Thursday July 11th, 2013 informationliberation.com
In What World Is Having Three Judges Set The Price Of Streaming Music 'Free Market Capitalism'? (Techdirt)
Greg Sandoval over at The Verge has an interesting post about "Pandora's PR problem" concerning its attempt to get out from under ridiculously draconian royalty rates that are clearly unsustainable. I agree that Pandora has failed on almost every aspect of the PR front, though the article seems seriously one-sided on a few points. First, it compares Pandora's situation to Spotify's, where Spotify has also been criticized for its royalty rates at times, and yet its reputation isn't quite as bad. Recently Spotify has signed some "big" name artists to publicly support its platform. Of course, the way it did so was to throw a ton of money at those artists. And there's a strong argument that Spotify's current royalty rates are even more unsustainable than Pandora's -- it's just that Spotify has a long runway and is choosing to put off the eventual day of reckoning it's going to have to face over royalty rates for internet music. Furthermore, the article seems to ignore the fact that much of the "controversy" and PR failures by Pandora are actually the result of a coordinated campaign, set up by a RIAA front group, focused on flat out lies and bogus attacks.

Of course, Pandora isn't blameless in all of this, but I put a lot of blame on Pandora's stupid decision back in 2009 to agree to the ridiculous rates it now realizes are impossible to sustain (something that many people pointed out at the time). But, the craziest part of the article is the claim that Pandora's attempt to lower rates somehow goes against free market capitalism. Sandoval mentions this argument twice. First, in noting that some "conservative" groups made this argument:
Citizens Against Government Waste, a conservative think tank, accused Pandora of trying to undermine the free market.
And then again in quoting an analyst who makes the same argument:
Michael Pachter, a research analyst with Wedbush Securities, believes Pandora will eventually thrive but that its attempt to legislate lower costs is misguided. "The bill is idiotic," Pachter said. "It's insulting to Congress to say you want regulation to lower your costs at the expense of artists. Did you see who was on stage with Obama helping him campaign? Jay-Z and Bruce Springsteen. That's the Democrats, and how many Republicans are going to want to legislate against capitalism and the free market?"
But neither of those claims makes any sense at all. When it comes to royalty rates for web streaming there is no free market. In fact, the status quo is so far away from the free market or capitalism as to be laughable, and it seems like anyone claiming that it represents some sort of free market is either being purposely misleading or is totally uninformed.
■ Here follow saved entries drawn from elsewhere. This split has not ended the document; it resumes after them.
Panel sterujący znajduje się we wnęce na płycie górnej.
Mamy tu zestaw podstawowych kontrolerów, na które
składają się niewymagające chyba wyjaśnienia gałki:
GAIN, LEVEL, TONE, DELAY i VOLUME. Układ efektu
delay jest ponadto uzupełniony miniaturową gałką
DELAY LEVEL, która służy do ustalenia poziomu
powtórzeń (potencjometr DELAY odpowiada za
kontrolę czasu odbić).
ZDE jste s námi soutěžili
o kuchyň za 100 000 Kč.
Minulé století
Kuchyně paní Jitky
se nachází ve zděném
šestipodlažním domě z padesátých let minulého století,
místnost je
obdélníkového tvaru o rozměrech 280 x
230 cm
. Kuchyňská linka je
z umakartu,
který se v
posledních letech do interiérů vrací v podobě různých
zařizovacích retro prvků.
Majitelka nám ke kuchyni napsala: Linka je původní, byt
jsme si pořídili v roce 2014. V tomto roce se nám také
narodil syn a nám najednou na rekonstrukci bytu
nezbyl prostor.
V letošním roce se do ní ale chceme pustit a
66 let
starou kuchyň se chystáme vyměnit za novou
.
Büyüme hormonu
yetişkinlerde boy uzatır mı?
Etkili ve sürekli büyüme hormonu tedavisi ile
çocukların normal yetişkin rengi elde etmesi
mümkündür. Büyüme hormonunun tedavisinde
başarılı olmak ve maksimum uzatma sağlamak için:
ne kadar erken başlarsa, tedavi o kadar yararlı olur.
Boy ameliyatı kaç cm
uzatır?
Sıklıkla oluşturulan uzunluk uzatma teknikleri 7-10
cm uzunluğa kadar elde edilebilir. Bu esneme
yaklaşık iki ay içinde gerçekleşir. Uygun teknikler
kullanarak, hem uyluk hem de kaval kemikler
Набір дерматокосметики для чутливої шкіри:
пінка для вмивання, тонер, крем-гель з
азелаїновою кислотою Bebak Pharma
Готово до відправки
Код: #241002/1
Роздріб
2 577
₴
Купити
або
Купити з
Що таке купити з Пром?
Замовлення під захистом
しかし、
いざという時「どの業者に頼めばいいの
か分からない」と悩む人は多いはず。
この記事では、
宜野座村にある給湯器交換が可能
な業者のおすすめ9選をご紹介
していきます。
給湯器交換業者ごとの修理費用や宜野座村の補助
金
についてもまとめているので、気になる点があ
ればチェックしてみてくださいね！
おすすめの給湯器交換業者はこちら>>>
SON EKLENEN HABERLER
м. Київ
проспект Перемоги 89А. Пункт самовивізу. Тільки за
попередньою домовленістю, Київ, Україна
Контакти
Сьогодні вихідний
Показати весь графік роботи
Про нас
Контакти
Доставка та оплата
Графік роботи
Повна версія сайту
The rates for web streaming sites like Pandora fall under what's called "non-interactive digital music streaming" -- and the rates for those are set by a three judge board, known as the Copyright Royalty Board. If someone can explain to me how a selection of three judges flat out setting prices is a "free market," that would be good to know, because last I checked, the government setting prices is kind of the opposite of a free market. Of course, the last time the CRB set those rates, they set them so high that it was impossible for anyone to pay those rates. That's how completely clueless the CRB tends to be. So, in response, Pandora and other webcasters did negotiate lower rates, but those rates were still impossibly high. Some might argue since Pandora's current rates are those "negotiated" rates, it is a free market, but that's clearly not true either. The "fallback" that the record labels had in those negotiations was "fuck you, here's what the CRB says the rates are, pay up or go out of business." When they have those CRB rates as the fallback, their negotiating position is obviously quite strong, and the results are obvious. The "negotiated" rates are impossibly high. Pandora's big mistake was agreeing to those rates (even though it felt it needed to if it wanted to actually live to fight another day).

No matter how you look at it, that's not free market capitalism. Coming up with a way to change those rates may not be free market capitalism either, but to argue that moving away from the existing rates goes against free market capitalism makes no sense. So, if either Citizens Against Government Waste or Michael Pachter can explain how three out of touch judges with no market experience setting the official rates is "free market capitalism," it seems like, perhaps, they shouldn't argue that Pandora is trying to "legislate against capitalism and the free market."